No matter where on Earth you're reading this blog post, you should be able to look up into the night sky this week and see some beautiful meteor action:
According to the best estimates, in 2010 the Earth is predicted to cut through the densest part of the Perseid stream sometime around 8:00 p.m. Eastern Daylight Time on Thursday. The best window of opportunity to see the shower will be the late-night hours of Wednesday on through the first light of dawn on the morning of Thursday, and then again during the late-night hours of Aug. 12 into the predawn hours of Aug. 13.

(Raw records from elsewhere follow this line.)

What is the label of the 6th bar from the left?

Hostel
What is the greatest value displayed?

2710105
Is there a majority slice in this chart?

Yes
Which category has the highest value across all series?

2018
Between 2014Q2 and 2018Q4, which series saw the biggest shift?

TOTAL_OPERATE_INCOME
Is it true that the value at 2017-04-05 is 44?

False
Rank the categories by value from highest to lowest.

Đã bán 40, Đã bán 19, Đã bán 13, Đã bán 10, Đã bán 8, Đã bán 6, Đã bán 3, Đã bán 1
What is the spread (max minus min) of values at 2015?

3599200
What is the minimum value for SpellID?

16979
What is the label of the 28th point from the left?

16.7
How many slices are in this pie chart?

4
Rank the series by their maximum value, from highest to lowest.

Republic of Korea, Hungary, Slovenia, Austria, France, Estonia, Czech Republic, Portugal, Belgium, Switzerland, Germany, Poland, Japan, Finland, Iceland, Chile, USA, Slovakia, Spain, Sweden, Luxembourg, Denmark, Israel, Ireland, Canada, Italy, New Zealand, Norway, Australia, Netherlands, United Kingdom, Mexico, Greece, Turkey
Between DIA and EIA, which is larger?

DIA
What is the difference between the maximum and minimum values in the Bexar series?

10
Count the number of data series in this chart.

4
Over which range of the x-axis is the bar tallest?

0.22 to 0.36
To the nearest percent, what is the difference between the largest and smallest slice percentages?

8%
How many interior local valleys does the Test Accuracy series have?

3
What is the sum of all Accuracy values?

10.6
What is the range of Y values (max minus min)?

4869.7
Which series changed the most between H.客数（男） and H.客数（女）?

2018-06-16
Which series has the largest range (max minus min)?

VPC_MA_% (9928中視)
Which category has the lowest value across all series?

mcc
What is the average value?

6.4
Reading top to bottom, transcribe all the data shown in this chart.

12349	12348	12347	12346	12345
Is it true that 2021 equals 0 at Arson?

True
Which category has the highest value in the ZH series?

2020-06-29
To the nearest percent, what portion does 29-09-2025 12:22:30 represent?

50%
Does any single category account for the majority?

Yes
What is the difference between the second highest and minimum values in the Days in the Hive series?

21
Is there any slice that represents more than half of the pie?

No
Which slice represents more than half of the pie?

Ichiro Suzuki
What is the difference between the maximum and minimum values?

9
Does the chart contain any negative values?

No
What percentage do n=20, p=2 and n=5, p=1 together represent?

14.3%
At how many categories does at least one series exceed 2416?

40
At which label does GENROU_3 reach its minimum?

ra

The Moon, whose bright light almost totally wrecked last year's shower, will have zero impact this year; unlike last year when it was just a few days past full, this year it will be new on Monday, Aug. 9, meaning that there will be absolutely no interference from it at all.
Yeah, seriously: thanks for not screwing up the party this year, Moon.
Related: I did not know this, but the annual event is also known as "Tears of St. Lawrence," commemorating the "fiery tears" of a Christian martyr who was tortured by Romans and literally cooked to death on an iron stove in 258 A.D.:
The Judge had Lawrence burned alive on a gridiron. Why the Aug. 10 meteors should be named St. Lawrence's "tears," it is hard to say. For he was most brave in the midst of his torment. He is said to have exclaimed: "I am roasted enough on this side; turn me over and eat."
That grotesque history snippet from this article from TIME…. published in 1926.
Addendum: Boing Boing reader "Eck" says,
There's a longstanding theory that although Lawrence was martyred, the lore of his being cooked alive stems from a simple scribal error. The Latin for "he suffered" is "passus est"; drop one letter by mistake and you have "assus est" (he was roasted). (Link)
I hadn't know this before, but the theory was evidently first propounded by Pio Franchi de Cavalieri in "S[an] Lorenzo e il supplicio della graticola," Roemische Quartalschrift t[ome] XIV (1900). That, at least, is what Analecta Bollandia tomus XVIII has to say:
M[onsieur] P[io] F[ranchi] s'arrete a peine, et il a raison, a l'hypothese qui reduirait l'explication a une question de paleographie: on aurait lu assus est pour passus est.